- _Problem to solve_:
Every record here needs to be duplicated exactly.

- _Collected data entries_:
☆ ☆ ☆ ☆

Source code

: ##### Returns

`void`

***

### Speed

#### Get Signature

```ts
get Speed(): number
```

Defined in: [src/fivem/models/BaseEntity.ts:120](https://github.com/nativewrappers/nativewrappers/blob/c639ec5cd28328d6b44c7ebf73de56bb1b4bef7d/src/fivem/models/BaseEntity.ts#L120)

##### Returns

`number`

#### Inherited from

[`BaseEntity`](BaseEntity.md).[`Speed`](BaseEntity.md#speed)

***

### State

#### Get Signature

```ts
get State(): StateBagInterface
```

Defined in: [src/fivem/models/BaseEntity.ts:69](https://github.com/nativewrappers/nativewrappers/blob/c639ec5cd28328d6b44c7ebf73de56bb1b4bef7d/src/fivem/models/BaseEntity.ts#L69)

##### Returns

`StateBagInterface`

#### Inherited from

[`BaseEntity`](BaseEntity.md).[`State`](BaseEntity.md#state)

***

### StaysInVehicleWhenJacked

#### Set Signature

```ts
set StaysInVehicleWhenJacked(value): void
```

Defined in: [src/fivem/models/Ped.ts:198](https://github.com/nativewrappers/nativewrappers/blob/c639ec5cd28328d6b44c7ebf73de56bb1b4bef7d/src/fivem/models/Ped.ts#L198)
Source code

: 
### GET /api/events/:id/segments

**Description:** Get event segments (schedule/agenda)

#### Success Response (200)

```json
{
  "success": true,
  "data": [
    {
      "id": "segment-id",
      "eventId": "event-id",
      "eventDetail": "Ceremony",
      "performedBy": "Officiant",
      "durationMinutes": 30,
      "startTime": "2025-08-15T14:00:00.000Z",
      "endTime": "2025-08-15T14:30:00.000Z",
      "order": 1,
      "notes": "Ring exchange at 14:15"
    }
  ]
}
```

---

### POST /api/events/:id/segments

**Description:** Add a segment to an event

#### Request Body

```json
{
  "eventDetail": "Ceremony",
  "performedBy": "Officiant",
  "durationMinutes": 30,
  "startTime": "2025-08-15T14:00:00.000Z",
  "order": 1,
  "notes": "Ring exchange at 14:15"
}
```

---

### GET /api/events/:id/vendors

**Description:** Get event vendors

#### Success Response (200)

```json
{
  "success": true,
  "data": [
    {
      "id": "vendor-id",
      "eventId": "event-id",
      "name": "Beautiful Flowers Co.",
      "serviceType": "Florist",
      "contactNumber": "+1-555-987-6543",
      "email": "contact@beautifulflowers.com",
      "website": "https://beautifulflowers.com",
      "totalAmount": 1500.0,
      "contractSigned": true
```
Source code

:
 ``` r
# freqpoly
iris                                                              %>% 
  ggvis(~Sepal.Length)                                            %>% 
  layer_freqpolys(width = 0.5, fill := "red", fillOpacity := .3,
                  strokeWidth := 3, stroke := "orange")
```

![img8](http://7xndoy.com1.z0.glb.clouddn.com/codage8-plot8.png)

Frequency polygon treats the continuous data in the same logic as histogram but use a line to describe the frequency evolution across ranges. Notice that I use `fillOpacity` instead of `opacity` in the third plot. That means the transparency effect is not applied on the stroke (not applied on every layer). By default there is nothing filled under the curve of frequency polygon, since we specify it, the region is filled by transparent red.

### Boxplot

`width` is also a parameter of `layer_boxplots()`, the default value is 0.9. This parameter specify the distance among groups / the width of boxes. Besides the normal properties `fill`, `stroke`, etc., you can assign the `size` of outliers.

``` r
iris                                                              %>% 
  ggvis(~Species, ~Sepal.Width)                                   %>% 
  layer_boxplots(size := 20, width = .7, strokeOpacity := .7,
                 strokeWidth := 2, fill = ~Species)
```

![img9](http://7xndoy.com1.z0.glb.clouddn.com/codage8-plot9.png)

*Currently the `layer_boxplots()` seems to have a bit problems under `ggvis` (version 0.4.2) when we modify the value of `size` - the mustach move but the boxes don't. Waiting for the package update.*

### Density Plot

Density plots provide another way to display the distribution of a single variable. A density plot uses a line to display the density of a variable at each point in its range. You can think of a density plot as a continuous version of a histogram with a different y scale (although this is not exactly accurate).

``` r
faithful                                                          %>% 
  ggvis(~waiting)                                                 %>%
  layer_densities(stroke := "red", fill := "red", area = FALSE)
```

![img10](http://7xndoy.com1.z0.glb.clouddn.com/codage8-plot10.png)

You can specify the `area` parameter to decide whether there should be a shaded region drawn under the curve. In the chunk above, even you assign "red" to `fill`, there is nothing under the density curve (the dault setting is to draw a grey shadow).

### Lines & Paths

☆ ☆ ☆ ☆

- _Exercise answer_:
Source code

: ##### Returns

`void`

***

### Speed

#### Get Signature

```ts
get Speed(): number
```

Defined in: [src/fivem/models/BaseEntity.ts:120](https://github.com/nativewrappers/nativewrappers/blob/c639ec5cd28328d6b44c7ebf73de56bb1b4bef7d/src/fivem/models/BaseEntity.ts#L120)

##### Returns

`number`

#### Inherited from

[`BaseEntity`](BaseEntity.md).[`Speed`](BaseEntity.md#speed)

***

### State

#### Get Signature

```ts
get State(): StateBagInterface
```

Defined in: [src/fivem/models/BaseEntity.ts:69](https://github.com/nativewrappers/nativewrappers/blob/c639ec5cd28328d6b44c7ebf73de56bb1b4bef7d/src/fivem/models/BaseEntity.ts#L69)

##### Returns

`StateBagInterface`

#### Inherited from

[`BaseEntity`](BaseEntity.md).[`State`](BaseEntity.md#state)

***

### StaysInVehicleWhenJacked

#### Set Signature

```ts
set StaysInVehicleWhenJacked(value): void
```

Defined in: [src/fivem/models/Ped.ts:198](https://github.com/nativewrappers/nativewrappers/blob/c639ec5cd28328d6b44c7ebf73de56bb1b4bef7d/src/fivem/models/Ped.ts#L198)
Source code

: 
### GET /api/events/:id/segments

**Description:** Get event segments (schedule/agenda)

#### Success Response (200)

```json
{
  "success": true,
  "data": [
    {
      "id": "segment-id",
      "eventId": "event-id",
      "eventDetail": "Ceremony",
      "performedBy": "Officiant",
      "durationMinutes": 30,
      "startTime": "2025-08-15T14:00:00.000Z",
      "endTime": "2025-08-15T14:30:00.000Z",
      "order": 1,
      "notes": "Ring exchange at 14:15"
    }
  ]
}
```

---

### POST /api/events/:id/segments

**Description:** Add a segment to an event

#### Request Body

```json
{
  "eventDetail": "Ceremony",
  "performedBy": "Officiant",
  "durationMinutes": 30,
  "startTime": "2025-08-15T14:00:00.000Z",
  "order": 1,
  "notes": "Ring exchange at 14:15"
}
```

---

### GET /api/events/:id/vendors

**Description:** Get event vendors

#### Success Response (200)

```json
{
  "success": true,
  "data": [
    {
      "id": "vendor-id",
      "eventId": "event-id",
      "name": "Beautiful Flowers Co.",
      "serviceType": "Florist",
      "contactNumber": "+1-555-987-6543",
      "email": "contact@beautifulflowers.com",
      "website": "https://beautifulflowers.com",
      "totalAmount": 1500.0,
      "contractSigned": true
```
Source code

:
 ``` r
# freqpoly
iris                                                              %>% 
  ggvis(~Sepal.Length)                                            %>% 
  layer_freqpolys(width = 0.5, fill := "red", fillOpacity := .3,
                  strokeWidth := 3, stroke := "orange")
```

![img8](http://7xndoy.com1.z0.glb.clouddn.com/codage8-plot8.png)

Frequency polygon treats the continuous data in the same logic as histogram but use a line to describe the frequency evolution across ranges. Notice that I use `fillOpacity` instead of `opacity` in the third plot. That means the transparency effect is not applied on the stroke (not applied on every layer). By default there is nothing filled under the curve of frequency polygon, since we specify it, the region is filled by transparent red.

### Boxplot

`width` is also a parameter of `layer_boxplots()`, the default value is 0.9. This parameter specify the distance among groups / the width of boxes. Besides the normal properties `fill`, `stroke`, etc., you can assign the `size` of outliers.

``` r
iris                                                              %>% 
  ggvis(~Species, ~Sepal.Width)                                   %>% 
  layer_boxplots(size := 20, width = .7, strokeOpacity := .7,
                 strokeWidth := 2, fill = ~Species)
```

![img9](http://7xndoy.com1.z0.glb.clouddn.com/codage8-plot9.png)

*Currently the `layer_boxplots()` seems to have a bit problems under `ggvis` (version 0.4.2) when we modify the value of `size` - the mustach move but the boxes don't. Waiting for the package update.*

### Density Plot

Density plots provide another way to display the distribution of a single variable. A density plot uses a line to display the density of a variable at each point in its range. You can think of a density plot as a continuous version of a histogram with a different y scale (although this is not exactly accurate).

``` r
faithful                                                          %>% 
  ggvis(~waiting)                                                 %>%
  layer_densities(stroke := "red", fill := "red", area = FALSE)
```

![img10](http://7xndoy.com1.z0.glb.clouddn.com/codage8-plot10.png)

You can specify the `area` parameter to decide whether there should be a shaded region drawn under the curve. In the chunk above, even you assign "red" to `fill`, there is nothing under the density curve (the dault setting is to draw a grey shadow).

### Lines & Paths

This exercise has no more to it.